MOVIE REVIEW
“Peggy Guggenheim: Art Addict”
Grade: A
Starring Peggy Guggenheim. Directed by Lisa Immordino Vreeland.
Unrated but contains nudity and frank talk about sex. Check listings for theaters. 1 hour, 37 minutes.
Bottom line: A fascinating story of the self-described "midwife" of modern art
If you’re interested in art of the 20th century, you will want to see “Peggy Guggenheim: Art Addict,” the fascinating story of the self-described “midwife” of modern art. The film, directed by Lisa Immordino Vreeland, tells the story of the Guggenheim banking-family “black sheep,” a not very attractive Jewish socialite named Marguerite “Peggy” Guggenheim, whose life in 1920s and ’30s Europe and return to the United States after the outbreak of World War II provides a crucial cultural link between European surrealism and expressionism and the birth of American abstract impressionism.

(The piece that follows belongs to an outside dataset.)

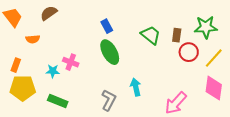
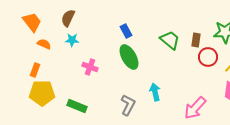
brown semicircle: (49, 13) -> (68, 18), turned -30
orange semicircle: (33, 39) -> (44, 44), moved, turned -152
cyan star: (53, 71) -> (72, 40), moved

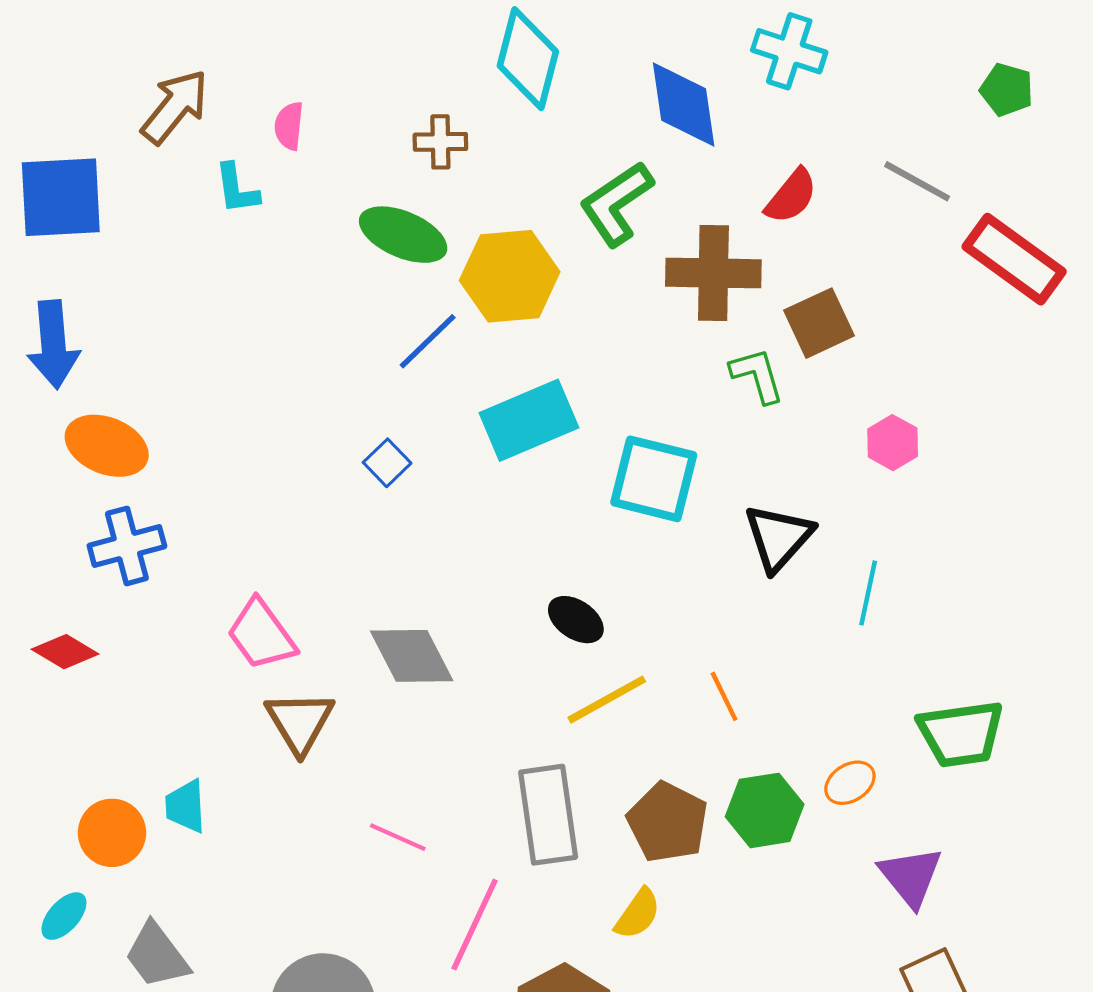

Man Ray took her photo. Picasso insulted her. She slept with Samuel Beckett and married Max Ernst. She gave allowances to Djuna Barnes and others. She calls the Guggenheim Museum “my uncle’s garage.”
But most importantly, Guggenheim founded two art galleries, one in London and one in New York City, and a collection in Venice.

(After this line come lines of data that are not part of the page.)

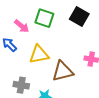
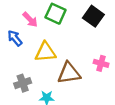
gray cross: (21, 85) -> (23, 83), turned -35

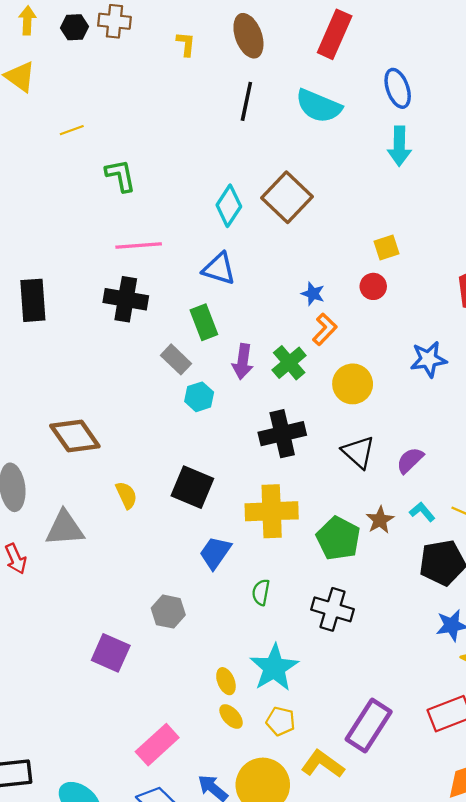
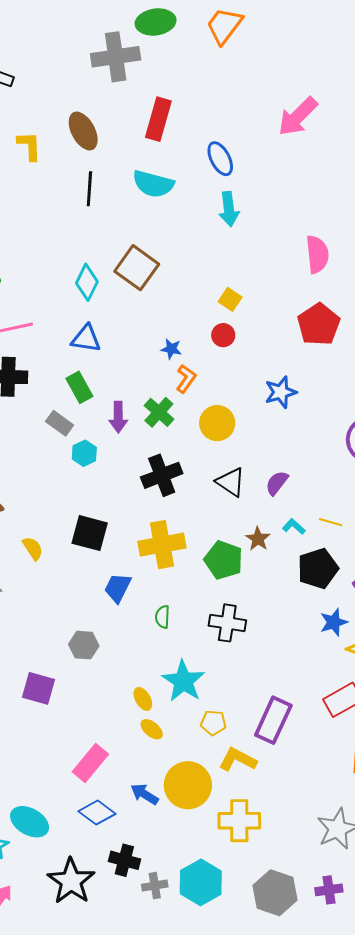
yellow L-shape: (186, 44) -> (29, 146), size x1.4
yellow square: (386, 247) -> (230, 299), turned -30
yellow pentagon: (281, 721) -> (213, 723), moved

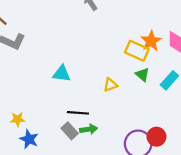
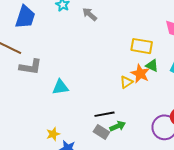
orange star: (151, 41) -> (140, 74), moved
cyan triangle: (62, 74) -> (60, 87), moved

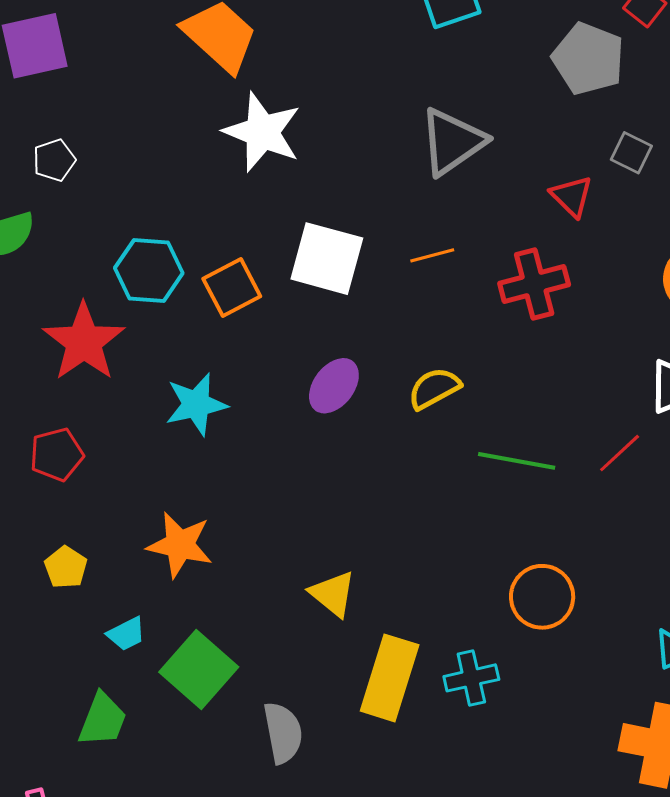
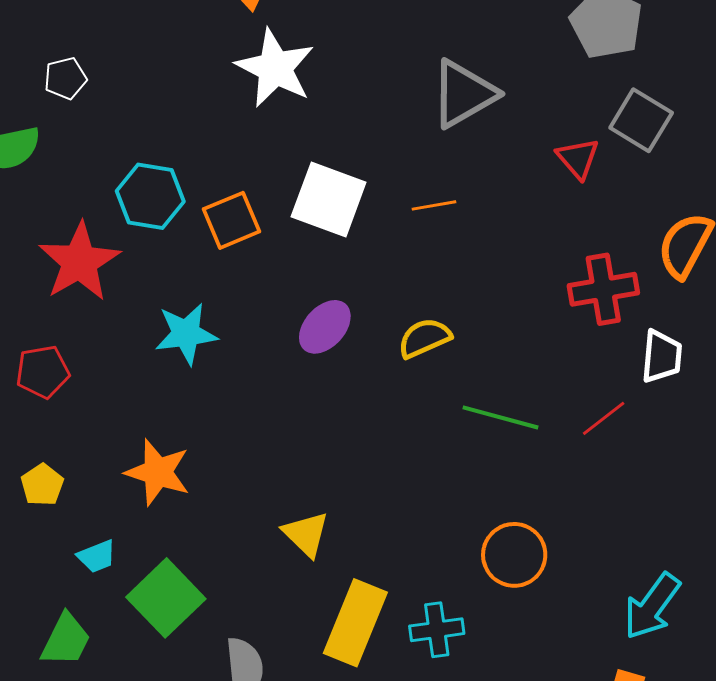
gray square: (631, 153) -> (641, 120), size x1.5
red cross: (534, 284) -> (603, 289), moved

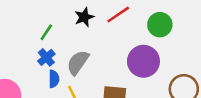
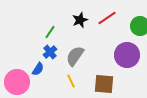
blue semicircle: (54, 79) -> (38, 69), moved, turned 32

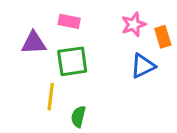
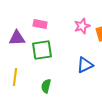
blue triangle: (143, 66) -> (85, 65), moved
yellow line: (51, 97) -> (15, 77), moved

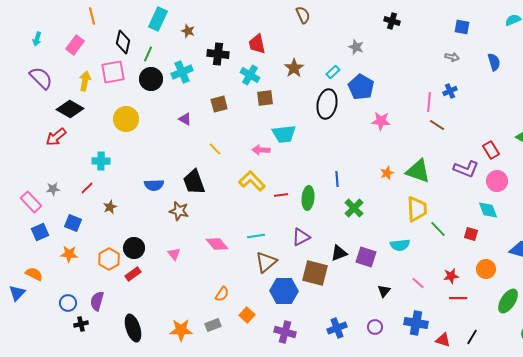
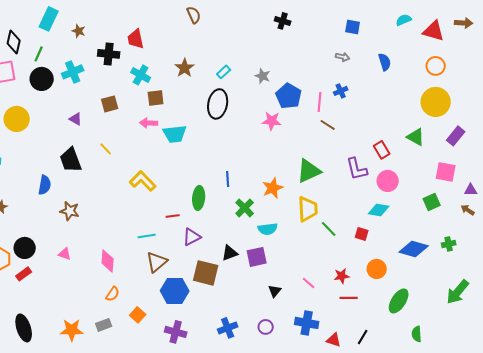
red trapezoid: (257, 44) -> (136, 39), moved
gray star: (356, 47) -> (263, 76), moved
blue pentagon: (361, 87) -> (289, 96), moved
pink arrow: (261, 150) -> (149, 123), moved
purple L-shape: (466, 169) -> (357, 169), turned 55
green triangle: (418, 171) -> (309, 171), turned -44
orange star: (387, 173) -> (273, 188), moved, size x1.5
black trapezoid: (194, 182) -> (71, 160), moved
blue semicircle: (154, 185) -> (45, 185), turned -78
red line: (281, 195) -> (173, 216), moved
cyan diamond: (488, 210) -> (379, 210), turned -60
pink diamond: (217, 244) -> (108, 261), moved, turned 45
cyan semicircle: (400, 245) -> (268, 229), moved
pink triangle: (174, 254) -> (65, 254), turned -32
purple square: (366, 257) -> (257, 257), turned -30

The film comprises a newly discovered 1978-‘79 audio interview between a bemused and affable Guggenheim near the end of her life and biographer Jacqueline Bograd Weld. The archival footage is marvelously illustrative. Among the subjects the film examines is Guggenheim’s mentoring of the young, combative Jackson Pollock.
Among the many talking head interviews in “Peggy Guggenheim: Art Addict” is Robert De Niro, who talks about his artist mother and father’s shows at Guggenheim’s gallery in New York City, the first of which he attended at age 3.